Nightingale spent most of Saturday asleep. He woke up at six o’clock that evening, cooked himself eggs and bacon and made himself a coffee, then watched Sky News as he ate. A large computer company had sacked two thousand workers, two high-street retailers had gone into receivership, and unemployment was heading towards three million. The pound was continuing to slump, the stock market was in the doldrums, and the tame economist that Sky had wheeled out said things would get worse before they improved.
When he’d finished eating he sat with his feet on the coffee-table, flicking through a hundred or so cable channels, unable to find anything that held his attention. He switched off the television and stared at the sideboard. A dozen photographs in various-sized frames stood on it. There was his graduation picture, in which he was wearing a robe and mortar board, his passing-out at Hendon Police College, a photograph of Robbie and Anna Hoyle on their wedding day and, to the right in a small group, three of his parents. He stared at the family portraits. The middle one was a wedding photograph, his mother in white holding a spray of flowers, his father in a grey suit, his arm around her waist. He was thirty-two when he married, and Nightingale’s mother had just turned twenty-five. She was pretty, with curly black hair and green eyes, which suggested Irish ancestry, and a sprinkling of freckles across her upturned nose. She was smiling at her husband in the same way that Nightingale had seen her look at him throughout his childhood. There had never been any doubt that she had loved him with all her heart. The photograph to the right of that one was smaller, in a silver frame. It was the first picture of Nightingale as a baby, wrapped in a soft white blanket, his cheeks red and his eyes closed, clasped by his mother who was held by his father, both gazing down at him with love and pride.
It was, Nightingale now realised, the start of the lie. He wasn’t their child: he had been given to them. On the day that photograph had been taken, they had been strangers with no connection to him, no family link, no DNA, just a man and a woman who had been given a baby. The child they were holding could have been anybody’s. Everything that had happened to Nightingale after that day, everything he had become, was based on a lie.
The third photograph had been taken outside Manchester United’s Old Trafford stadium. Nightingale was just twelve, flanked by his father and uncle, all three sporting red-and-white scarves. They were on their way to take their places in the stands.
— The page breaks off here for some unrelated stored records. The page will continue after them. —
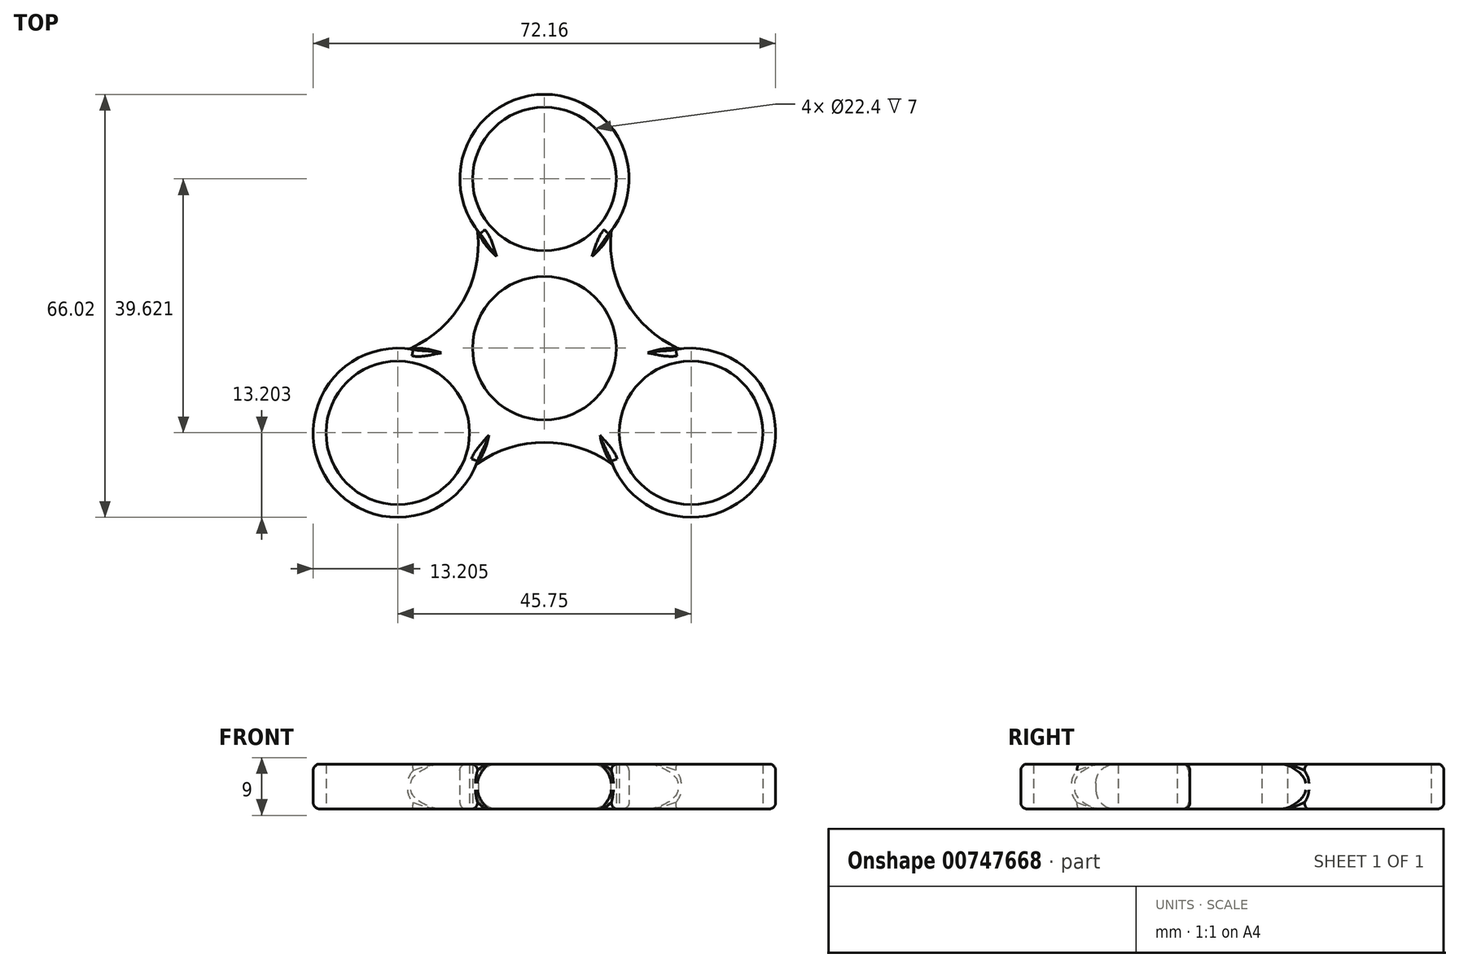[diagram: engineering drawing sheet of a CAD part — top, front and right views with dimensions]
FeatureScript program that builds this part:
annotation { "Feature Type Name" : "Feature", "Feature Type Description" : "" }
export const myFeature = defineFeature(function(context is Context, id is Id, definition is map)
    precondition{}
    {
        {
            var Q0;
            Q0=qCreatedBy(makeId("Top.planeOp"),FACE);
            var sketch = newSketch(context, id + "F0", { "sketchPlane" : qUnion([Q0])});
            skCircle(sketch, "E0", {"center": v(0, 0) * mm, "radius": 11.2 * mm});
            skCircle(sketch, "E1", {"center": v(0, 26.41) * mm, "radius": 11.2 * mm});
            skArc(sketch, "E2", {"start": v(10.43, 18.33) * mm, "mid": v(0, 39.61) * mm, "end": v(-10.43, 18.33) * mm});
            skCircle(sketch, "E3.1.0", {"center": v(-22.88, -13.2) * mm, "radius": 11.2 * mm});
            skArc(sketch, "E3.1.1", {"start": v(-21.09, -0.13) * mm, "mid": v(-34.3, -19.8) * mm, "end": v(-10.66, -18.2) * mm});
            skCircle(sketch, "E3.2.0", {"center": v(22.88, -13.2) * mm, "radius": 11.2 * mm});
            skArc(sketch, "E3.2.1", {"start": v(10.66, -18.2) * mm, "mid": v(34.3, -19.8) * mm, "end": v(21.09, -0.13) * mm});
            skLineSegment(sketch, "E4", {"start": v(-11.44, 6.59) * mm, "end": v(-11.44, 6.6) * mm, "construction": true});
            skPoint(sketch, "E4.startSnap0", {"position": v(-11.44, 6.6) * mm});
            skArc(sketch, "E5", {"start": v(-21.09, -0.13) * mm, "mid": v(-12.72, 7.35) * mm, "end": v(-10.43, 18.33) * mm});
            skArc(sketch, "E6.1.0", {"start": v(10.66, -18.2) * mm, "mid": v(0, -14.7) * mm, "end": v(-10.66, -18.2) * mm});
            skArc(sketch, "E6.2.0", {"start": v(10.43, 18.33) * mm, "mid": v(12.72, 7.35) * mm, "end": v(21.09, -0.13) * mm});
            skLineSegment(sketch, "E7.trimOffspring", {"start": v(-11.44, 6.6) * mm, "end": v(-11.44, 6.6) * mm, "construction": true});
            skSolve(sketch);
        }
        {
            var Q0;
            Q0=makeQuery(id+"F0.imprint","IMPRINT",FACE,{"disambiguationData":[TD([[makeQuery(id+"F0.imprint","IMPRINT",EDGE,{"derivedFrom":sQuery(id+"F0.wireOp",EDGE,"E0")}),-1.0]])]});
            extrude(context, id + "F1", {"entities" : qUnion([Q0]), "depth" : 7 * mm, "offsetDistance" : 25 * mm});
        }
        {
            var Q0;
            Q0=makeQuery(id+"F1.opExtrude","CAP_EDGE",EDGE,{"disambiguationData":[OSD([sQuery(id+"F0.wireOp",EDGE,"E5")])],"isStart":false});
            var Q1;
            Q1=makeQuery(id+"F1.opExtrude","CAP_EDGE",EDGE,{"disambiguationData":[OSD([sQuery(id+"F0.wireOp",EDGE,"E5")])],"isStart":true});
            var Q2;
            Q2=makeQuery(id+"F1.opExtrude","CAP_EDGE",EDGE,{"disambiguationData":[OSD([sQuery(id+"F0.wireOp",EDGE,"E6.2.0")])],"isStart":true});
            var Q3;
            Q3=makeQuery(id+"F1.opExtrude","CAP_EDGE",EDGE,{"disambiguationData":[OSD([sQuery(id+"F0.wireOp",EDGE,"E6.2.0")])],"isStart":false});
            var Q4;
            Q4=makeQuery(id+"F1.opExtrude","CAP_EDGE",EDGE,{"disambiguationData":[OSD([sQuery(id+"F0.wireOp",EDGE,"E6.1.0")])],"isStart":true});
            var Q5;
            Q5=makeQuery(id+"F1.opExtrude","CAP_EDGE",EDGE,{"disambiguationData":[OSD([sQuery(id+"F0.wireOp",EDGE,"E6.1.0")])],"isStart":false});
            fillet(context, id + "F2", {"entities" : qUnion([Q0, Q1, Q2, Q3, Q4, Q5]), "radius" : 3 * mm, "tangentPropagation" : true, "allowEdgeOverflow" : false});
        }
        {
            var Q0;
            Q0=makeQuery(id+"F1.opExtrude","CAP_EDGE",EDGE,{"disambiguationData":[OSD([sQuery(id+"F0.wireOp",EDGE,"E3.2.1")])],"isStart":true});
            var Q1;
            Q1=makeQuery(id+"F1.opExtrude","CAP_EDGE",EDGE,{"disambiguationData":[OSD([sQuery(id+"F0.wireOp",EDGE,"E3.2.1")])],"isStart":false});
            var Q2;
            Q2=makeQuery(id+"F2.opFillet","BLEND_EDGE",EDGE,{"blendedFrom":[makeQuery(id+"F1.opExtrude","CAP_EDGE",EDGE,{"disambiguationData":[OSD([sQuery(id+"F0.wireOp",EDGE,"E6.1.0")])],"isStart":false}),makeQuery(id+"F1.opExtrude","SWEPT_FACE",FACE,{"disambiguationData":[OSD([sQuery(id+"F0.wireOp",EDGE,"E3.2.1")])]})],"blendedInto":[makeQuery(id+"F1.opExtrude","SWEPT_FACE",FACE,{"disambiguationData":[OSD([sQuery(id+"F0.wireOp",EDGE,"E3.2.1")])]})]});
            var Q3;
            Q3=makeQuery(id+"F2.opFillet","BLEND_EDGE",EDGE,{"blendedFrom":[makeQuery(id+"F1.opExtrude","CAP_EDGE",EDGE,{"disambiguationData":[OSD([sQuery(id+"F0.wireOp",EDGE,"E6.1.0")])],"isStart":true}),makeQuery(id+"F1.opExtrude","SWEPT_FACE",FACE,{"disambiguationData":[OSD([sQuery(id+"F0.wireOp",EDGE,"E3.2.1")])]})],"blendedInto":[makeQuery(id+"F1.opExtrude","SWEPT_FACE",FACE,{"disambiguationData":[OSD([sQuery(id+"F0.wireOp",EDGE,"E3.2.1")])]})]});
            var Q4;
            Q4=makeQuery(id+"F1.opExtrude","CAP_EDGE",EDGE,{"disambiguationData":[OSD([sQuery(id+"F0.wireOp",EDGE,"E3.1.1")])],"isStart":true});
            var Q5;
            Q5=makeQuery(id+"F1.opExtrude","CAP_EDGE",EDGE,{"disambiguationData":[OSD([sQuery(id+"F0.wireOp",EDGE,"E3.1.1")])],"isStart":false});
            var Q6;
            Q6=makeQuery(id+"F2.opFillet","BLEND_EDGE",EDGE,{"blendedFrom":[makeQuery(id+"F1.opExtrude","CAP_EDGE",EDGE,{"disambiguationData":[OSD([sQuery(id+"F0.wireOp",EDGE,"E6.1.0")])],"isStart":false}),makeQuery(id+"F1.opExtrude","SWEPT_FACE",FACE,{"disambiguationData":[OSD([sQuery(id+"F0.wireOp",EDGE,"E3.1.1")])]})],"blendedInto":[makeQuery(id+"F1.opExtrude","SWEPT_FACE",FACE,{"disambiguationData":[OSD([sQuery(id+"F0.wireOp",EDGE,"E3.1.1")])]})]});
            var Q7;
            Q7=makeQuery(id+"F2.opFillet","BLEND_EDGE",EDGE,{"blendedFrom":[makeQuery(id+"F1.opExtrude","CAP_EDGE",EDGE,{"disambiguationData":[OSD([sQuery(id+"F0.wireOp",EDGE,"E6.1.0")])],"isStart":true}),makeQuery(id+"F1.opExtrude","SWEPT_FACE",FACE,{"disambiguationData":[OSD([sQuery(id+"F0.wireOp",EDGE,"E3.1.1")])]})],"blendedInto":[makeQuery(id+"F1.opExtrude","SWEPT_FACE",FACE,{"disambiguationData":[OSD([sQuery(id+"F0.wireOp",EDGE,"E3.1.1")])]})]});
            var Q8;
            Q8=makeQuery(id+"F1.opExtrude","CAP_EDGE",EDGE,{"disambiguationData":[OSD([sQuery(id+"F0.wireOp",EDGE,"E2")])],"isStart":false});
            var Q9;
            Q9=makeQuery(id+"F1.opExtrude","CAP_EDGE",EDGE,{"disambiguationData":[OSD([sQuery(id+"F0.wireOp",EDGE,"E2")])],"isStart":true});
            var Q10;
            Q10=makeQuery(id+"F2.opFillet","BLEND_EDGE",EDGE,{"blendedFrom":[makeQuery(id+"F1.opExtrude","CAP_EDGE",EDGE,{"disambiguationData":[OSD([sQuery(id+"F0.wireOp",EDGE,"E6.2.0")])],"isStart":true}),makeQuery(id+"F1.opExtrude","SWEPT_FACE",FACE,{"disambiguationData":[OSD([sQuery(id+"F0.wireOp",EDGE,"E2")])]})],"blendedInto":[makeQuery(id+"F1.opExtrude","SWEPT_FACE",FACE,{"disambiguationData":[OSD([sQuery(id+"F0.wireOp",EDGE,"E2")])]})]});
            var Q11;
            Q11=makeQuery(id+"F2.opFillet","BLEND_EDGE",EDGE,{"blendedFrom":[makeQuery(id+"F1.opExtrude","CAP_EDGE",EDGE,{"disambiguationData":[OSD([sQuery(id+"F0.wireOp",EDGE,"E6.2.0")])],"isStart":false}),makeQuery(id+"F1.opExtrude","SWEPT_FACE",FACE,{"disambiguationData":[OSD([sQuery(id+"F0.wireOp",EDGE,"E2")])]})],"blendedInto":[makeQuery(id+"F1.opExtrude","SWEPT_FACE",FACE,{"disambiguationData":[OSD([sQuery(id+"F0.wireOp",EDGE,"E2")])]})]});
            var Q12;
            Q12=makeQuery(id+"F1.opExtrude","SWEPT_EDGE",EDGE,{"disambiguationData":[OSD([sQuery(id+"F0.wireOp",EDGE,"E2"),sQuery(id+"F0.wireOp",EDGE,"E6.2.0")])]});
            var Q13;
            Q13=makeQuery(id+"F1.opExtrude","SWEPT_EDGE",EDGE,{"disambiguationData":[OSD([sQuery(id+"F0.wireOp",EDGE,"E2"),sQuery(id+"F0.wireOp",EDGE,"E5")])]});
            var Q14;
            Q14=makeQuery(id+"F2.opFillet","BLEND_EDGE",EDGE,{"blendedFrom":[makeQuery(id+"F1.opExtrude","CAP_EDGE",EDGE,{"disambiguationData":[OSD([sQuery(id+"F0.wireOp",EDGE,"E6.2.0")])],"isStart":false}),makeQuery(id+"F1.opExtrude","SWEPT_FACE",FACE,{"disambiguationData":[OSD([sQuery(id+"F0.wireOp",EDGE,"E3.2.1")])]})],"blendedInto":[makeQuery(id+"F1.opExtrude","SWEPT_FACE",FACE,{"disambiguationData":[OSD([sQuery(id+"F0.wireOp",EDGE,"E3.2.1")])]})]});
            var Q15;
            Q15=makeQuery(id+"F2.opFillet","BLEND_EDGE",EDGE,{"blendedFrom":[makeQuery(id+"F1.opExtrude","CAP_EDGE",EDGE,{"disambiguationData":[OSD([sQuery(id+"F0.wireOp",EDGE,"E6.2.0")])],"isStart":true}),makeQuery(id+"F1.opExtrude","SWEPT_FACE",FACE,{"disambiguationData":[OSD([sQuery(id+"F0.wireOp",EDGE,"E3.2.1")])]})],"blendedInto":[makeQuery(id+"F1.opExtrude","SWEPT_FACE",FACE,{"disambiguationData":[OSD([sQuery(id+"F0.wireOp",EDGE,"E3.2.1")])]})]});
            var Q16;
            Q16=makeQuery(id+"F1.opExtrude","SWEPT_EDGE",EDGE,{"disambiguationData":[OSD([sQuery(id+"F0.wireOp",EDGE,"E3.2.1"),sQuery(id+"F0.wireOp",EDGE,"E6.2.0")])]});
            var Q17;
            Q17=makeQuery(id+"F2.opFillet","BLEND_EDGE",EDGE,{"blendedFrom":[makeQuery(id+"F1.opExtrude","CAP_EDGE",EDGE,{"disambiguationData":[OSD([sQuery(id+"F0.wireOp",EDGE,"E5")])],"isStart":false}),makeQuery(id+"F1.opExtrude","SWEPT_FACE",FACE,{"disambiguationData":[OSD([sQuery(id+"F0.wireOp",EDGE,"E2")])]})],"blendedInto":[makeQuery(id+"F1.opExtrude","SWEPT_FACE",FACE,{"disambiguationData":[OSD([sQuery(id+"F0.wireOp",EDGE,"E2")])]})]});
            var Q18;
            Q18=makeQuery(id+"F2.opFillet","BLEND_EDGE",EDGE,{"blendedFrom":[makeQuery(id+"F1.opExtrude","CAP_EDGE",EDGE,{"disambiguationData":[OSD([sQuery(id+"F0.wireOp",EDGE,"E5")])],"isStart":true}),makeQuery(id+"F1.opExtrude","SWEPT_FACE",FACE,{"disambiguationData":[OSD([sQuery(id+"F0.wireOp",EDGE,"E2")])]})],"blendedInto":[makeQuery(id+"F1.opExtrude","SWEPT_FACE",FACE,{"disambiguationData":[OSD([sQuery(id+"F0.wireOp",EDGE,"E2")])]})]});
            var Q19;
            Q19=makeQuery(id+"F2.opFillet","BLEND_EDGE",EDGE,{"blendedFrom":[makeQuery(id+"F1.opExtrude","CAP_EDGE",EDGE,{"disambiguationData":[OSD([sQuery(id+"F0.wireOp",EDGE,"E5")])],"isStart":true}),makeQuery(id+"F1.opExtrude","SWEPT_FACE",FACE,{"disambiguationData":[OSD([sQuery(id+"F0.wireOp",EDGE,"E3.1.1")])]})],"blendedInto":[makeQuery(id+"F1.opExtrude","SWEPT_FACE",FACE,{"disambiguationData":[OSD([sQuery(id+"F0.wireOp",EDGE,"E3.1.1")])]})]});
            var Q20;
            Q20=makeQuery(id+"F2.opFillet","BLEND_EDGE",EDGE,{"blendedFrom":[makeQuery(id+"F1.opExtrude","CAP_EDGE",EDGE,{"disambiguationData":[OSD([sQuery(id+"F0.wireOp",EDGE,"E5")])],"isStart":false}),makeQuery(id+"F1.opExtrude","SWEPT_FACE",FACE,{"disambiguationData":[OSD([sQuery(id+"F0.wireOp",EDGE,"E3.1.1")])]})],"blendedInto":[makeQuery(id+"F1.opExtrude","SWEPT_FACE",FACE,{"disambiguationData":[OSD([sQuery(id+"F0.wireOp",EDGE,"E3.1.1")])]})]});
            var Q21;
            Q21=makeQuery(id+"F1.opExtrude","SWEPT_EDGE",EDGE,{"disambiguationData":[OSD([sQuery(id+"F0.wireOp",EDGE,"E3.1.1"),sQuery(id+"F0.wireOp",EDGE,"E5")])]});
            fillet(context, id + "F3", {"entities" : qUnion([Q0, Q1, Q2, Q3, Q4, Q5, Q6, Q7, Q8, Q9, Q10, Q11, Q12, Q13, Q14, Q15, Q16, Q17, Q18, Q19, Q20, Q21]), "radius" : 1 * mm, "tangentPropagation" : true, "allowEdgeOverflow" : false});
        }
    });
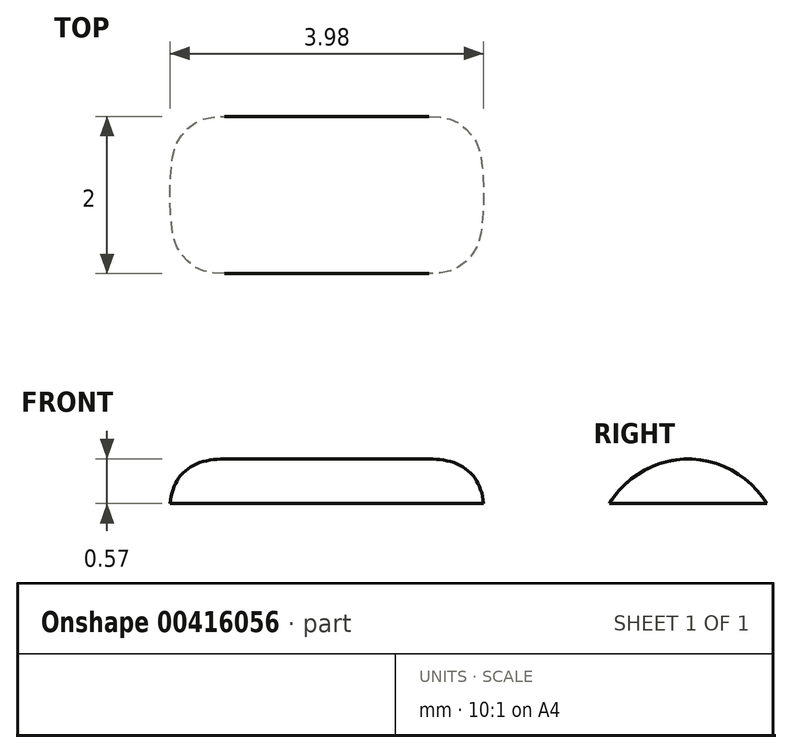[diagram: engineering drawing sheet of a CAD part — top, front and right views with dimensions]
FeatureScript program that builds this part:
annotation { "Feature Type Name" : "Feature", "Feature Type Description" : "" }
export const myFeature = defineFeature(function(context is Context, id is Id, definition is map)
    precondition{}
    {
        {
            var Q0;
            Q0=qCreatedBy(makeId("Right.planeOp"),FACE);
            var sketch = newSketch(context, id + "F0", { "sketchPlane" : qUnion([Q0])});
            skArc(sketch, "E0", {"start": v(1, 0) * mm, "mid": v(0, 0.57) * mm, "end": v(-1, 0) * mm});
            skLineSegment(sketch, "E1", {"start": v(-1, 0) * mm, "end": v(1, 0) * mm});
            skSolve(sketch);
        }
        {
            var Q0;
            Q0=makeQuery(id+"F0.imprint","IMPRINT",FACE,{"disambiguationData":[TD([[makeQuery(id+"F0.imprint","IMPRINT",EDGE,{"derivedFrom":sQuery(id+"F0.wireOp",EDGE,"E0")}),1.0]])]});
            extrude(context, id + "F1", {"entities" : qUnion([Q0]), "endBound" : BoundingType.SYMMETRIC, "depth" : 4 * mm});
        }
        {
            var Q0;
            Q0=makeQuery(id+"F1.opExtrude","CAP_EDGE",EDGE,{"disambiguationData":[OSD([sQuery(id+"F0.wireOp",EDGE,"E0")])],"isStart":false});
            var Q1;
            Q1=makeQuery(id+"F1.opExtrude","CAP_EDGE",EDGE,{"disambiguationData":[OSD([sQuery(id+"F0.wireOp",EDGE,"E0")])],"isStart":true});
            fillet(context, id + "F2", {"entities" : qUnion([Q0, Q1]), "radius" : 0.7 * mm, "tangentPropagation" : true, "rho" : 0.5, "crossSection" : FilletCrossSection.CONIC, "allowEdgeOverflow" : false});
        }
    });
It was a few years before the stadium had been made all-seating and Nightingale’s father had always preferred to watch his football on his feet. A fellow supporter had taken the photograph with a camera that Nightingale’s father had given him the previous Christmas.
Nightingale stared at it. His uncle must have known. Good old Uncle Tommy. Laughing, joking Uncle Tommy, who always turned up with a present, a card and a bear-hug every birthday and Christmas, and had slipped him an envelope containing a thousand pounds the day Nightingale had headed off to university. Good old Uncle Tommy, who must have known about the lie right from the start. And Auntie Linda. They must have known because they’d have seen that his mother hadn’t been pregnant and that Nightingale had appeared from nowhere – and they had never let on, not even at the funeral. They had both been there, of course, standing either side of Nightingale as the two coffins were lowered into the ground. And neither of them had ever said anything about him being adopted, not then and not since.
He stared at the photograph of the three football fans. A father, his son, and the uncle. Except that Jack Nightingale wasn’t Bill Nightingale’s son and Tommy wasn’t his uncle. Until Nightingale found out the truth, he would never be able to look at them in the same way again.